Jenny groaned. “Formally requesting ship-guarding duty, ma’am.”
“I’m afraid that’s not an option this time. Patron Simmons has concocted a cover plan for the mission that puts you at the center of it.”
She hung her head, but only for a second. Straightening, she forced herself into a curt nod.
“I just want to run the plan by you before I brief the team. In case you see any holes in it. You’re the Capital native, after all.”
“And I’ve done so well not publicizing that embarrassing fact.”

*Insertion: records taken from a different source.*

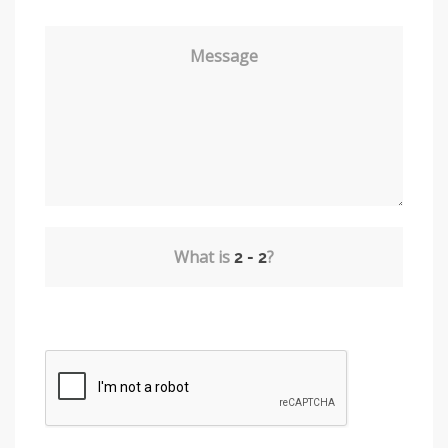
Message
What is
?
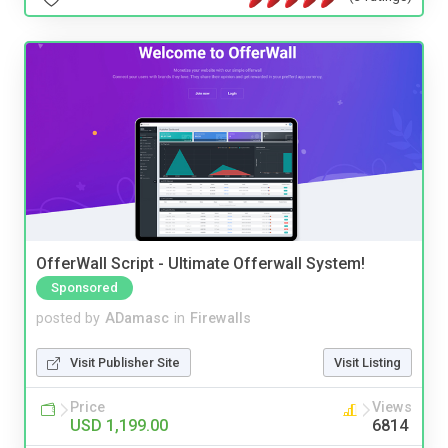
OfferWall Script - Ultimate Offerwall System!
Sponsored
posted by
ADamasc
in
Firewalls
Visit Publisher Site
Visit Listing
Price
Views
USD 1,199.00
6814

“You can also tell me if you don’t want to go along with it.”
Jenny frowned. “Hey, now. Have I ever not followed orders? Shirked responsibility?”
Ryu smiled slightly, a rare glimmer of emotion. “You have an exemplary record, Corporal Utlis. But maybe there are alternatives that might be less personally painful for you. Let me walk you through it and see what you think.”
“Of course, Commander.”
“We’re seeking to recruit another scientist to join our team. Dr. Chayana Persad. Designs telepathic resistance drugs. We think.”
Jenny couldn’t help but raise an eyebrow. “Didn’t think such a thing was possible.”
“Neither did I. Perhaps she’s found a way.”
“Or she’s a con artist.”
Ryu raised an eyebrow.
“There’re more than a few of them on Capital, you know.”
“More than on any other established world?”
“Yes. Trust me, the fancy clothes make it easier to hide, not harder.”